Angel of Grozny  There’s Asne Seierstad’s brave, troubling The Angel of Grozny. I adore Asne Seierstad – she’s one brave, committed Norwegian journalist whose book, The Bookseller of Kabul, was a shout in the silence when it first came out – and her new book, about Chechnya, does have a cute kid on the cover – true, he’s a war orphan with a machine gun in his hands and appears to be imitating a warrior’s leap, but still, a kid. It could pass for a holiday book – it does have “angel” in the title – though it’s probably more heartbreaking than heartwarming.
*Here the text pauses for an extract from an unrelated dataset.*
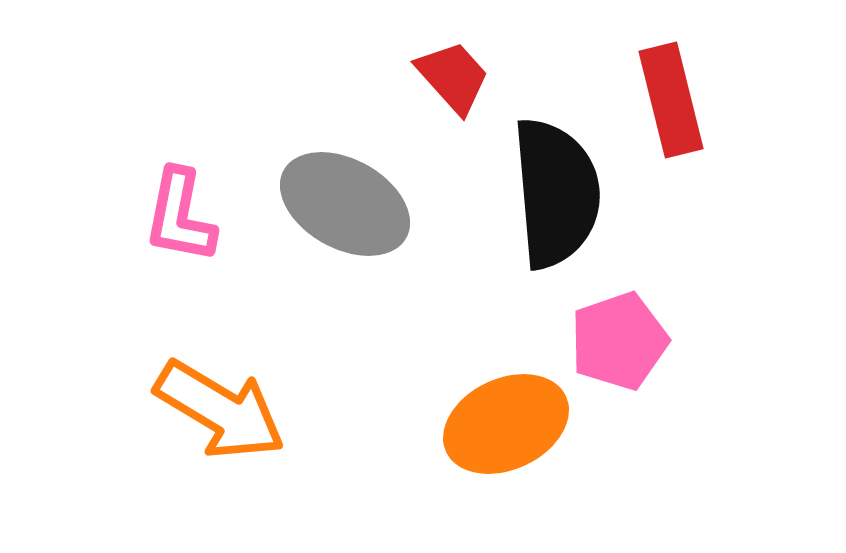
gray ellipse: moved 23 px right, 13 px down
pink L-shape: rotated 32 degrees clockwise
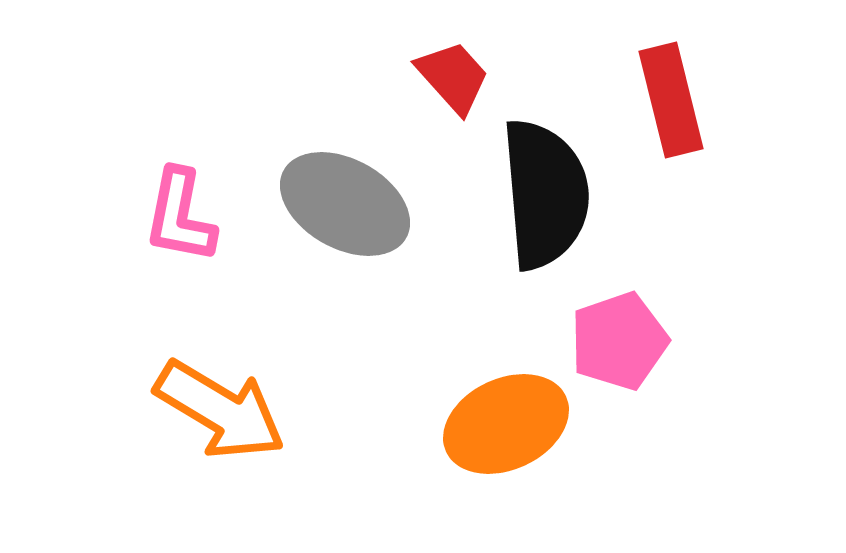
black semicircle: moved 11 px left, 1 px down
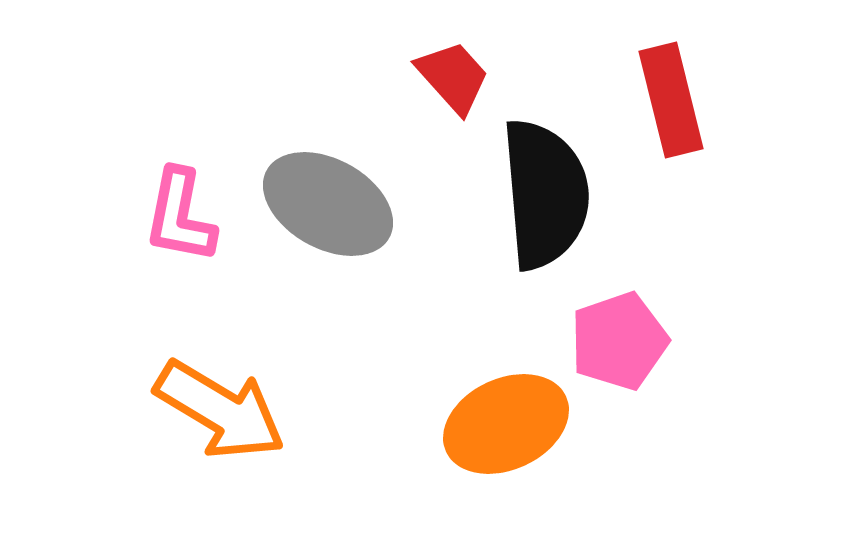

Don’t Sleep  Aiiieeeee, I’m running out of books – and then this afternoon I was handed an advance by Karen Pennington, our Random House rep, at a presentation to the University Book Store staff of holiday titles. Coming out next Tuesday is Daniel L. Everett’s Don’t Sleep, There Are Snakes, a memoir of a Christian missionary and his family in the Amazonian jungle who encounter a tribe who convert the author away from fundamentalism. Now there’s one I’ve never heard of before! It doesn’t look like an easy read, and the author’s interest in linguistics may go beyond mine, but the beliefs of the tribe look absolutely fascinating. Hmmm, maybe I’m not out of books yet…

One Response to “The Dreaded December Book-of-the-Month”
  1. M Wms Says:

    You could do what my bookgroup does every December — we each bring three poems to the group to share by reading aloud. Requires no reading during the weeks prior but also allows for lots of reading if members want to. Members can also write their own poems to share.